USW: participation blocked Monday; Honeywell: union rep was present
Nov 06, 2013 | 575 views | 0 0 comments | 8 8 recommendations | email to a friend | print
Staff Report

Defying federal law providing such rights, USW Local 7-669 claims Honeywell blocked participation by a union representative in an active Nuclear Regulatory Commission (NRC) inspection at the company’s Metropolis plant on Monday. As a result, the union will seek action against Honeywell.

According to a press release issued Monday from Union President Stephen Lech, a complaint against the NRC was filed with the Office of the Inspector General.

In the news release, Lech alleges he was chosen by the union to accompany the NRC inspection team and the company refused to allow him to be present. Lech said federal law gives the union the absolute right to designate a “walk-around” representative.

Lech said the NRC proceeded with the inspection with an alternate employee representative, citing that they do not have the authority to enforce the federal code that provides this right to the workers. The union’s news release states the NRC refused to take action on the issue, questioning whether Lech was actually a representative of the workers.

USW 7-669 says Monday’s violation of a law is identical to the February 2011 incident when Honeywell refused to allow a walk-around representative to accompany OSHA inspectors in the facility.

The result was an order by a federal judge confirming the union’s rights. Honeywell defied the same order and would not comply until a federal warrant was subsequently issued. With the assistance of the walk-around representative, 17 violations were uncovered, and Honeywell received penalties in the amount of $119,000.

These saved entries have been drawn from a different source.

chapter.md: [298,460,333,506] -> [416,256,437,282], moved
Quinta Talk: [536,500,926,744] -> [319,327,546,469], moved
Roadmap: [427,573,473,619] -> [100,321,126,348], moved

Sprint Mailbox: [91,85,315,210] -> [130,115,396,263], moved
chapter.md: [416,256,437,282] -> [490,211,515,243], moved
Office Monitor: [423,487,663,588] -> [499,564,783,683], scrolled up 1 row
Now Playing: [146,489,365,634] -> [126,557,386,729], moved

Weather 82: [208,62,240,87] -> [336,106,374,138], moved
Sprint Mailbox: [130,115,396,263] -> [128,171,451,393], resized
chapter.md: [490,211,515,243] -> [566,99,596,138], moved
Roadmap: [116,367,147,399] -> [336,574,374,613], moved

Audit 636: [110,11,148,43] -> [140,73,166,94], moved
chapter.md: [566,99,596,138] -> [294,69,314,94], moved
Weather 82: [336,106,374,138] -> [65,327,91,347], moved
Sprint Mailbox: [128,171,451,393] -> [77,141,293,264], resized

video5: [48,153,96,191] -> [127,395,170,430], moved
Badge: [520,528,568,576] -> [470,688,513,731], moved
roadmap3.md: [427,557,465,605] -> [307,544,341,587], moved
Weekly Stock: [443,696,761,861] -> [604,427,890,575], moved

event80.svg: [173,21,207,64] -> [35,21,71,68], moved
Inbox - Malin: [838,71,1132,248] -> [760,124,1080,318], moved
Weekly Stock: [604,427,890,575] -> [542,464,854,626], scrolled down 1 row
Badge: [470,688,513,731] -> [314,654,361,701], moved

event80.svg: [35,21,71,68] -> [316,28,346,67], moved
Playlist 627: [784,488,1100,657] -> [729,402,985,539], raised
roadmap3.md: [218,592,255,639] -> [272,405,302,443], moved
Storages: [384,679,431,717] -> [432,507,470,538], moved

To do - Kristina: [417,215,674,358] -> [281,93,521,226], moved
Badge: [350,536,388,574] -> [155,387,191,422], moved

“The presence of our union’s top elected official is vital to the integrity of the inspection process.” said Lech. “NRC inspections are announced ahead of time and focus on specific areas. Management at this facility has proven time and time again that they cannot be trusted to bring up any other issues that might get them cited. That’s why Congress wrote union walk-around rights into the law. Why isn’t the NRC taking the concerns of our workers seriously? It’s an uneasy feeling knowing that a federal agency with as much responsibility as they are trusted with do not feel they have an obligation to enforce federal law.”

According to Honeywell Spokesperson Peter Dalpe, the NRC conducts regular, routine inspections of the facility throughout the year. Each inspection - there are 14 modules - focuses on a different area. “At most of these inspections, there is a ‘entrance’ and ‘exit’ meeting,” explained Dalpe.

Dalpe said Honeywell was following the NRC regulations, which govern who can attend these meetings. Those rules, require that the representative be an active employee. “A union representative was invited and a union representative attended the meeting today [Monday],” said Dalpe.

“The NRC requires any participants in its routine pre- and post-inspection meetings to be currently employed at the facility so they have current knowledge of licensed activities and can assist in the NRC inspection process. Honeywell always invites the union to send a representative to these meetings, and the company did so today. The union president is not a current employee and not eligible to attend today’s meeting,” said Dalpe.

Dalpe explained the reason for having a current employee at these meetings is that they are most familiar with Honeywell’s operations, so they can offer the best insight to inspectors. “The union president has not worked at the plant for nearly a year,” added Dalpe.

According to Dalpe, the NRC has indicated it agrees with the company’s position and informed Lech of their position Monday morning. “Since the beginning of 2013, the union has sent a representative to 15 NRC meetings and has chosen not to on 10 occasions. The union did have a representative at today’s meeting,” said Dalpe.

“The union has chosen not to send representatives to 10 of the 25 such meetings that have been held this year, even though we have invited them to send a current employee as a representative. It is difficult for the union to claim their presence is vital if they chose not to send representatives to 40 percent of such meetings this year,” said Dalpe.

According to Dalpe, as far as the OSHA inspection that happen during the past work stoppage, “This is completely different situation. But in that instance, as with this one, the company did allow a union employee with specific knowledge about the operations to attend that inspection.”

Roger Hannah, senior public affairs officer for the NRC in Atlanta said NRC regulations (10CFR19.14) have provisions for worker representatives to accompany NRC inspectors, but if the representative of the workers is not an employee, the licensee must agree. “Honeywell’s position was not to allow the USW local president to accompany NRC inspectors on-site, but to allow a current union employee to accompany our inspector,” explained Hannah.

“Yesterday, we documented the union’s concerns and will be reviewing them,” said Hannah, who said the on-site union representative was planning to be with the inspector on the inspection held Tuesday at Honeywell’s Metropolis plant. “We have also arranged a phone call with the USW local president to document any additional concerns he may have,” said Hannah.